*Work item*: Repeat nothing but the lines below running from the one containing "31,868 | 31,868 |" to the one containing "32,295,372 | 134,524,982 |". Keep both end lines.

(Collected data)

════════════════════

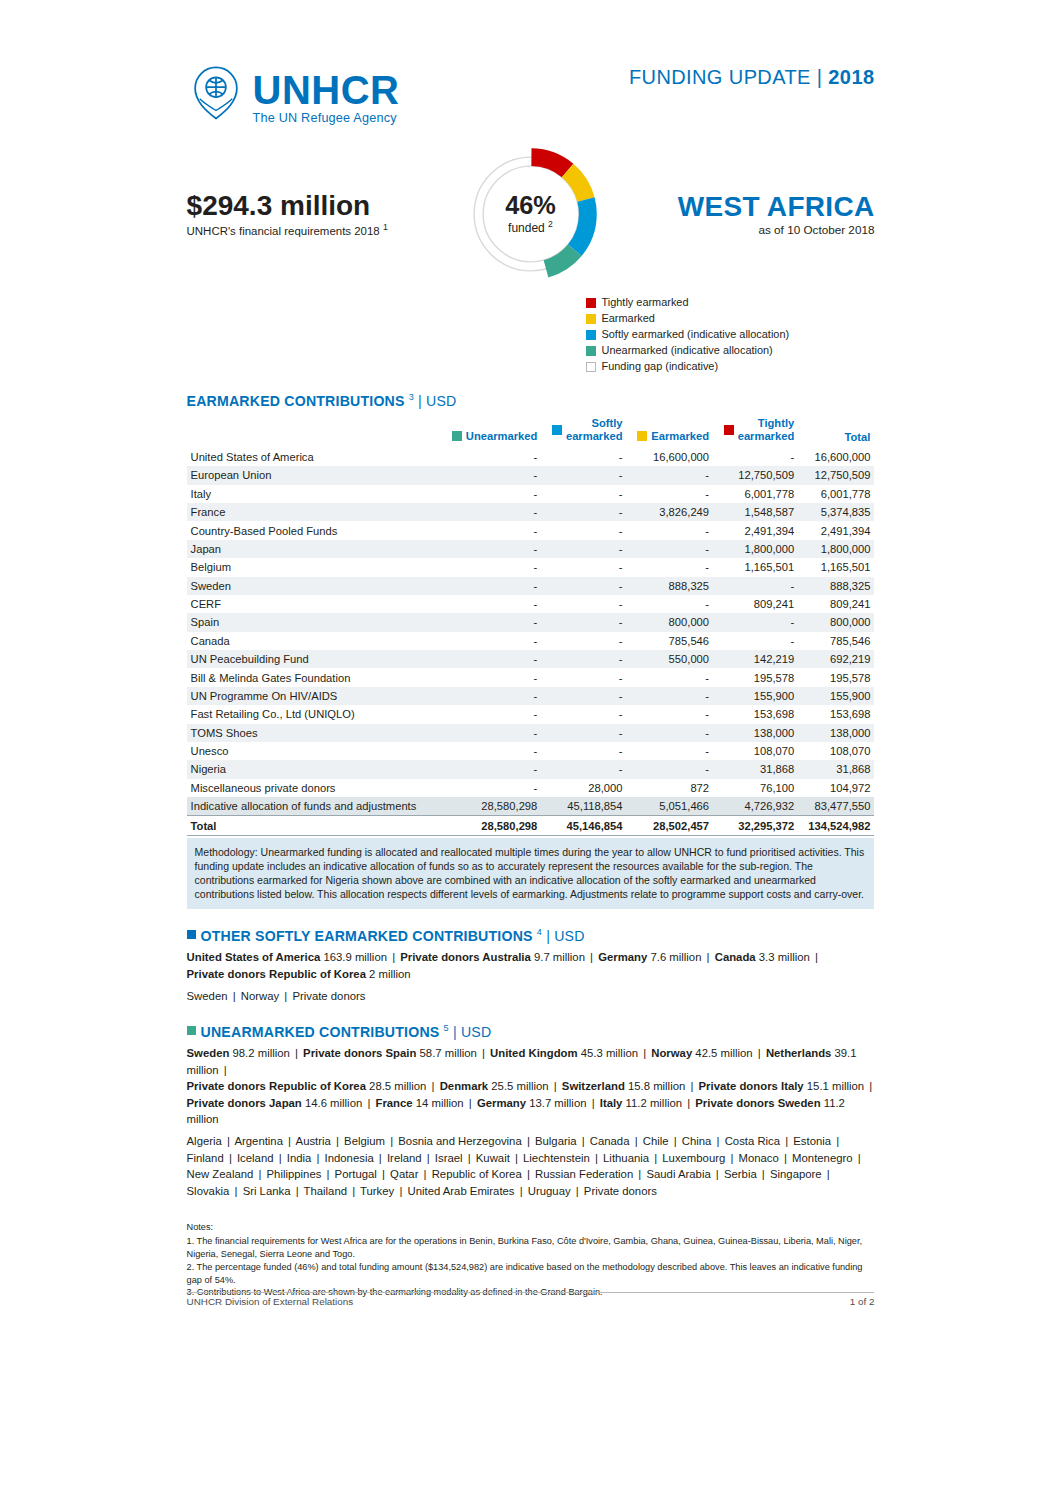UNHCR
The UN Refugee Agency
FUNDING UPDATE | 2018
$294.3 million
UNHCR's financial requirements 2018 1
46%
funded 2
WEST AFRICA
as of 10 October 2018
Tightly earmarked
Earmarked
Softly earmarked (indicative allocation)
Unearmarked (indicative allocation)
Funding gap (indicative)
EARMARKED CONTRIBUTIONS 3 | USD
| | Unearmarked | Softly earmarked | Earmarked | Tightly earmarked | Total |
| --- | --- | --- | --- | --- | --- |
| United States of America | - | - | 16,600,000 | - | 16,600,000 |
| European Union | - | - | - | 12,750,509 | 12,750,509 |
| Italy | - | - | - | 6,001,778 | 6,001,778 |
| France | - | - | 3,826,249 | 1,548,587 | 5,374,835 |
| Country-Based Pooled Funds | - | - | - | 2,491,394 | 2,491,394 |
| Japan | - | - | - | 1,800,000 | 1,800,000 |
| Belgium | - | - | - | 1,165,501 | 1,165,501 |
| Sweden | - | - | 888,325 | - | 888,325 |
| CERF | - | - | - | 809,241 | 809,241 |
| Spain | - | - | 800,000 | - | 800,000 |
| Canada | - | - | 785,546 | - | 785,546 |
| UN Peacebuilding Fund | - | - | 550,000 | 142,219 | 692,219 |
| Bill & Melinda Gates Foundation | - | - | - | 195,578 | 195,578 |
| UN Programme On HIV/AIDS | - | - | - | 155,900 | 155,900 |
| Fast Retailing Co., Ltd (UNIQLO) | - | - | - | 153,698 | 153,698 |
| TOMS Shoes | - | - | - | 138,000 | 138,000 |
| Unesco | - | - | - | 108,070 | 108,070 |
| Nigeria | - | - | - | 31,868 | 31,868 |
| Miscellaneous private donors | - | 28,000 | 872 | 76,100 | 104,972 |
| Indicative allocation of funds and adjustments | 28,580,298 | 45,118,854 | 5,051,466 | 4,726,932 | 83,477,550 |
| Total | 28,580,298 | 45,146,854 | 28,502,457 | 32,295,372 | 134,524,982 |
Methodology: Unearmarked funding is allocated and reallocated multiple times during the year to allow UNHCR to fund prioritised activities. This funding update includes an indicative allocation of funds so as to accurately represent the resources available for the sub-region. The contributions earmarked for Nigeria shown above are combined with an indicative allocation of the softly earmarked and unearmarked contributions listed below. This allocation respects different levels of earmarking. Adjustments relate to programme support costs and carry-over.
OTHER SOFTLY EARMARKED CONTRIBUTIONS 4 | USD
United States of America 163.9 million | Private donors Australia 9.7 million | Germany 7.6 million | Canada 3.3 million |
Private donors Republic of Korea 2 million
Sweden | Norway | Private donors
UNEARMARKED CONTRIBUTIONS 5 | USD
Sweden 98.2 million | Private donors Spain 58.7 million | United Kingdom 45.3 million | Norway 42.5 million | Netherlands 39.1 million |
Private donors Republic of Korea 28.5 million | Denmark 25.5 million | Switzerland 15.8 million | Private donors Italy 15.1 million |
Private donors Japan 14.6 million | France 14 million | Germany 13.7 million | Italy 11.2 million | Private donors Sweden 11.2 million
Algeria | Argentina | Austria | Belgium | Bosnia and Herzegovina | Bulgaria | Canada | Chile | China | Costa Rica | Estonia | Finland | Iceland | India | Indonesia | Ireland | Israel | Kuwait | Liechtenstein | Lithuania | Luxembourg | Monaco | Montenegro | New Zealand | Philippines | Portugal | Qatar | Republic of Korea | Russian Federation | Saudi Arabia | Serbia | Singapore | Slovakia | Sri Lanka | Thailand | Turkey | United Arab Emirates | Uruguay | Private donors
Notes:
1. The financial requirements for West Africa are for the operations in Benin, Burkina Faso, Côte d'Ivoire, Gambia, Ghana, Guinea, Guinea-Bissau, Liberia, Mali, Niger, Nigeria, Senegal, Sierra Leone and Togo.
2. The percentage funded (46%) and total funding amount ($134,524,982) are indicative based on the methodology described above. This leaves an indicative funding gap of 54%.
3. Contributions to West Africa are shown by the earmarking modality as defined in the Grand Bargain.
UNHCR Division of External Relations
1 of 2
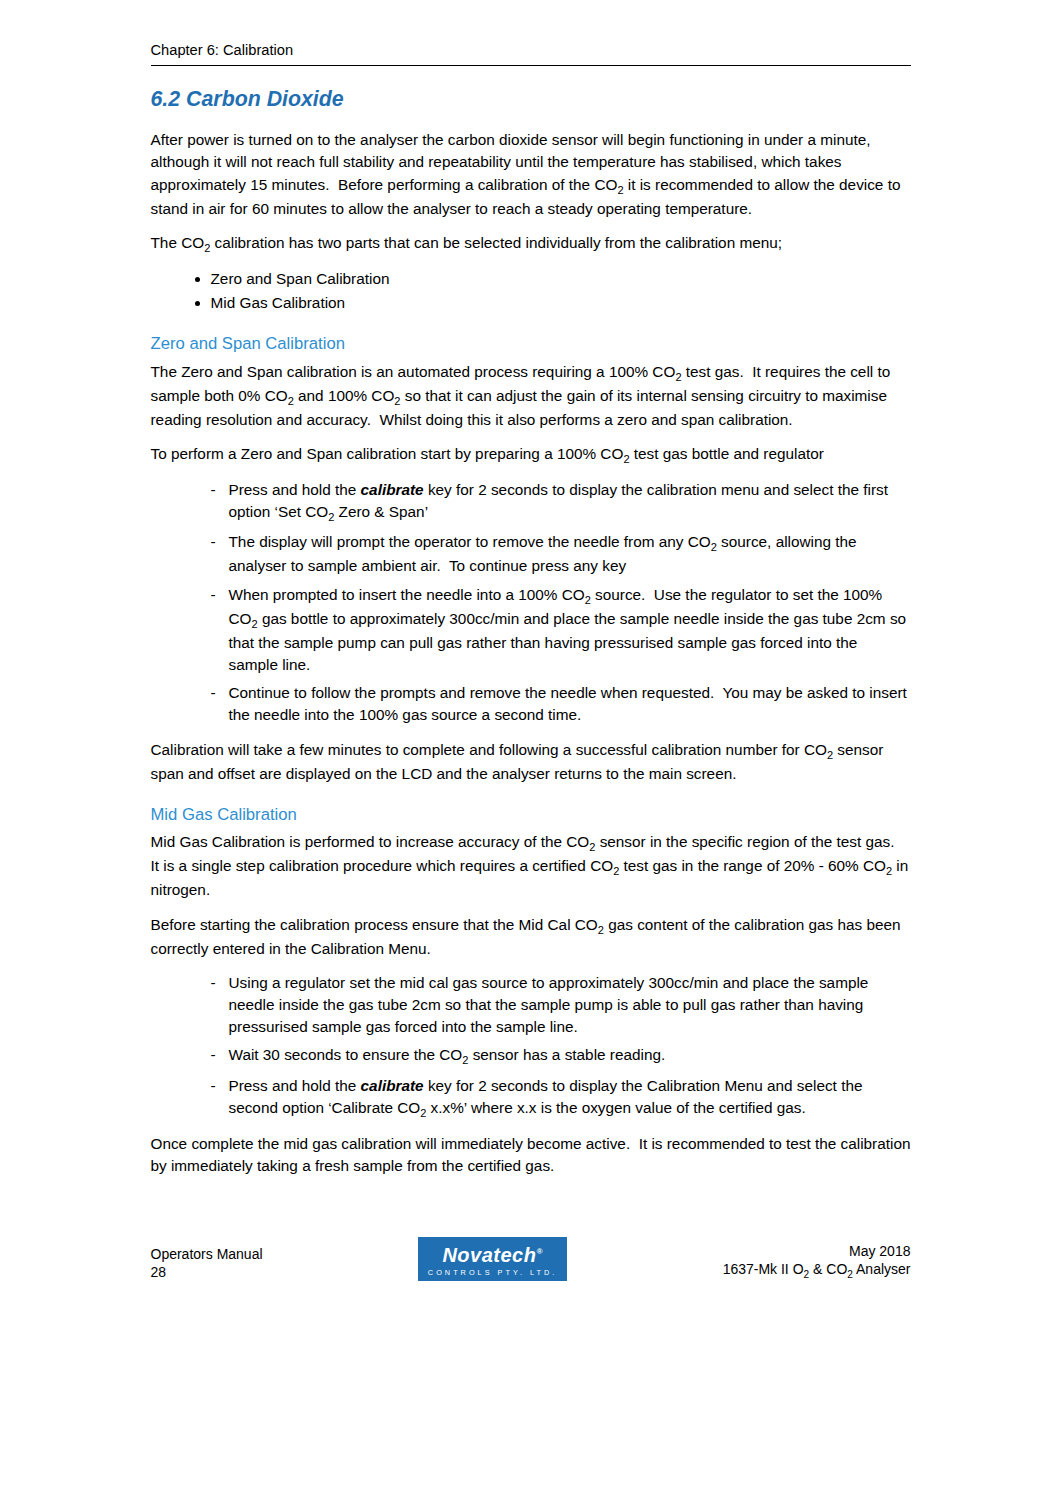Chapter 6: Calibration
6.2 Carbon Dioxide
After power is turned on to the analyser the carbon dioxide sensor will begin functioning in under a minute, although it will not reach full stability and repeatability until the temperature has stabilised, which takes approximately 15 minutes. Before performing a calibration of the CO2 it is recommended to allow the device to stand in air for 60 minutes to allow the analyser to reach a steady operating temperature.
The CO2 calibration has two parts that can be selected individually from the calibration menu;
Zero and Span Calibration
Mid Gas Calibration
Zero and Span Calibration
The Zero and Span calibration is an automated process requiring a 100% CO2 test gas. It requires the cell to sample both 0% CO2 and 100% CO2 so that it can adjust the gain of its internal sensing circuitry to maximise reading resolution and accuracy. Whilst doing this it also performs a zero and span calibration.
To perform a Zero and Span calibration start by preparing a 100% CO2 test gas bottle and regulator
Press and hold the calibrate key for 2 seconds to display the calibration menu and select the first option ‘Set CO2 Zero & Span’
The display will prompt the operator to remove the needle from any CO2 source, allowing the analyser to sample ambient air. To continue press any key
When prompted to insert the needle into a 100% CO2 source. Use the regulator to set the 100% CO2 gas bottle to approximately 300cc/min and place the sample needle inside the gas tube 2cm so that the sample pump can pull gas rather than having pressurised sample gas forced into the sample line.
Continue to follow the prompts and remove the needle when requested. You may be asked to insert the needle into the 100% gas source a second time.
Calibration will take a few minutes to complete and following a successful calibration number for CO2 sensor span and offset are displayed on the LCD and the analyser returns to the main screen.
Mid Gas Calibration
Mid Gas Calibration is performed to increase accuracy of the CO2 sensor in the specific region of the test gas. It is a single step calibration procedure which requires a certified CO2 test gas in the range of 20% - 60% CO2 in nitrogen.
Before starting the calibration process ensure that the Mid Cal CO2 gas content of the calibration gas has been correctly entered in the Calibration Menu.
Using a regulator set the mid cal gas source to approximately 300cc/min and place the sample needle inside the gas tube 2cm so that the sample pump is able to pull gas rather than having pressurised sample gas forced into the sample line.
Wait 30 seconds to ensure the CO2 sensor has a stable reading.
Press and hold the calibrate key for 2 seconds to display the Calibration Menu and select the second option ‘Calibrate CO2 x.x%’ where x.x is the oxygen value of the certified gas.
Once complete the mid gas calibration will immediately become active. It is recommended to test the calibration by immediately taking a fresh sample from the certified gas.
Operators Manual
28
Novatech®CONTROLS PTY. LTD.
May 2018
1637-Mk II O2 & CO2 Analyser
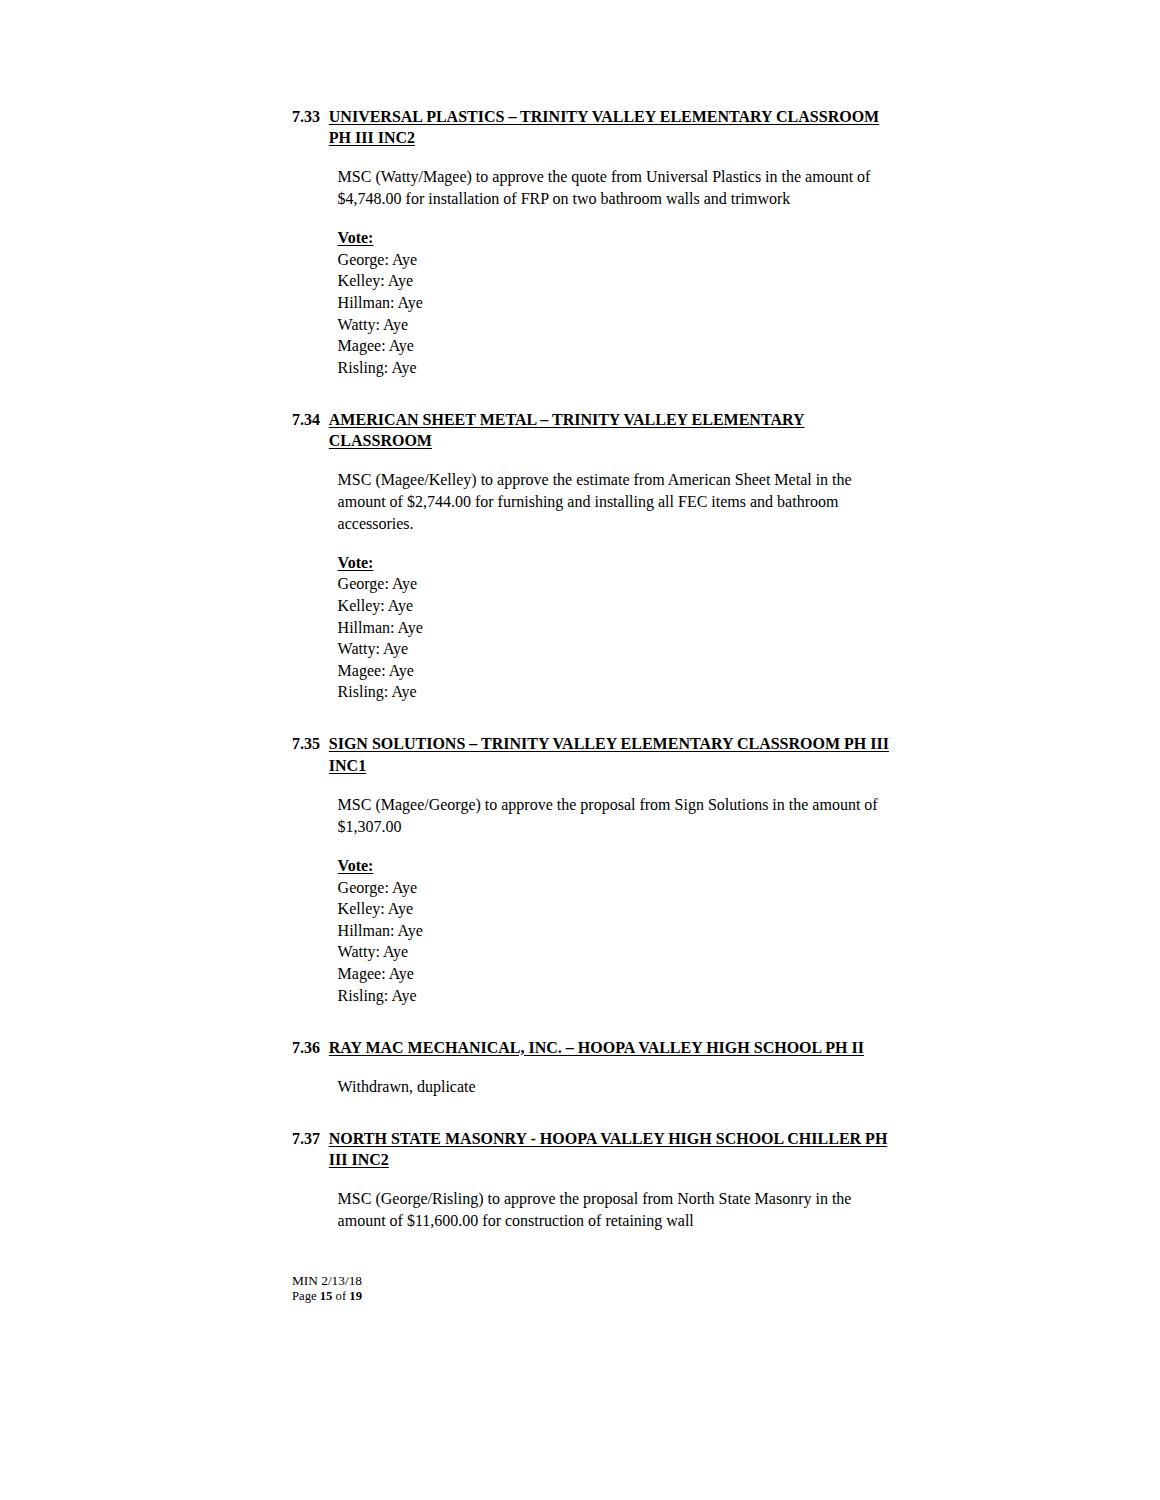7.33 UNIVERSAL PLASTICS – TRINITY VALLEY ELEMENTARY CLASSROOM PH III INC2
MSC (Watty/Magee) to approve the quote from Universal Plastics in the amount of $4,748.00 for installation of FRP on two bathroom walls and trimwork
Vote:
George: Aye
Kelley: Aye
Hillman: Aye
Watty: Aye
Magee: Aye
Risling: Aye
7.34 AMERICAN SHEET METAL – TRINITY VALLEY ELEMENTARY CLASSROOM
MSC (Magee/Kelley) to approve the estimate from American Sheet Metal in the amount of $2,744.00 for furnishing and installing all FEC items and bathroom accessories.
Vote:
George: Aye
Kelley: Aye
Hillman: Aye
Watty: Aye
Magee: Aye
Risling: Aye
7.35 SIGN SOLUTIONS – TRINITY VALLEY ELEMENTARY CLASSROOM PH III INC1
MSC (Magee/George) to approve the proposal from Sign Solutions in the amount of $1,307.00
Vote:
George: Aye
Kelley: Aye
Hillman: Aye
Watty: Aye
Magee: Aye
Risling: Aye
7.36 RAY MAC MECHANICAL, INC. – HOOPA VALLEY HIGH SCHOOL PH II
Withdrawn, duplicate
7.37 NORTH STATE MASONRY - HOOPA VALLEY HIGH SCHOOL CHILLER PH III INC2
MSC (George/Risling) to approve the proposal from North State Masonry in the amount of $11,600.00 for construction of retaining wall
MIN 2/13/18
Page 15 of 19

════════════════════

*Answer area*:
| Nigeria | - | - | - | 31,868 | 31,868 |
| Miscellaneous private donors | - | 28,000 | 872 | 76,100 | 104,972 |
| Indicative allocation of funds and adjustments | 28,580,298 | 45,118,854 | 5,051,466 | 4,726,932 | 83,477,550 |
| Total | 28,580,298 | 45,146,854 | 28,502,457 | 32,295,372 | 134,524,982 |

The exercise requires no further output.